Enterprising teachers have long scoured the Internet for ways to improve on their textbooks or local curricula. Now, though, lessons accessed via the Web are proliferating in the classroom as never before and are challenging the position of the powerful education-publishing industry in public schools.

Fueling the trend, most states in the past two years have embraced national standards for what students should learn in English and math classes. The new standards should make it easier to share curricula across state lines. In addition, budget pressures after the recession have led many schools to scale back or freeze purchases of textbooks and other teaching materials.

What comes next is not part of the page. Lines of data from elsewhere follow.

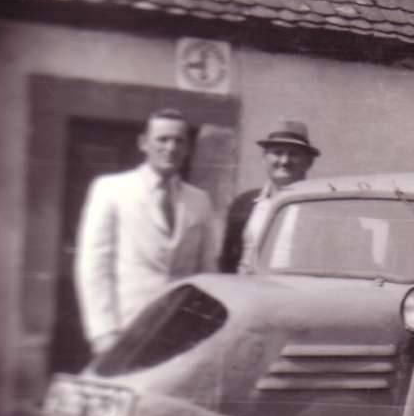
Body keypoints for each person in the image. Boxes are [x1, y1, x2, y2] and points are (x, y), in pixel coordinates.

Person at [75, 108, 219, 355]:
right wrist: (103, 332)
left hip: (180, 333)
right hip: (126, 329)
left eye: (179, 141)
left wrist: (200, 329)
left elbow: (207, 272)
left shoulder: (199, 201)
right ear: (143, 143)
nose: (171, 148)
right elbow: (94, 267)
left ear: (187, 148)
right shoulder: (112, 190)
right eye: (162, 139)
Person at [219, 119, 320, 274]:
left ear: (309, 162)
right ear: (264, 157)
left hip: (292, 287)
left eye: (293, 154)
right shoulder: (243, 203)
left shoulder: (317, 207)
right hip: (245, 286)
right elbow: (227, 259)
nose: (285, 161)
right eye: (278, 152)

As classrooms become better equipped with interactive white boards and other gadgets, more teachers are looking for digital content and adopting an assumption that prevails in much of the World Wide Web: That content should be free.

“Now that expectation has entered the American classroom,” said Jay Diskey, executive director for the school division of the Association of American Publishers.

Seventy-four percent of elementary school teachers reported that they used free Internet resources for lessons that they flashed on computerized white boards or offered on desktops or other gadgets, compared with 65 percent who said their digital content came from commercial providers, according to a January survey by Simba Information, a market research company. The survey found that middle and high school teachers also gravitated more toward free online content.

Analysts say private vendors are likely to regain their edge as school budgets improve, but the market is undoubtedly changing.

Most school systems across the country have delayed new textbook purchases, which often run on a six- or seven-year rotation, to bridge budget gaps and to wait and see what the next generation of standardized tests will look like. New tests, tied to the national standards, are scheduled to begin as early as the 2014-15 school year.

Sales of textbooks and “core instructional materials” dropped from more than $4 billion in 2008 to about $3.3 billion in 2011, according to the Association of American Publishers. Pent-up demand for new materials could lead to a buying spree.

But advocates for open-source materials — free online content that can be shared and customized by users — say the national standards offer a unique opportunity to create high-quality curricula at low cost.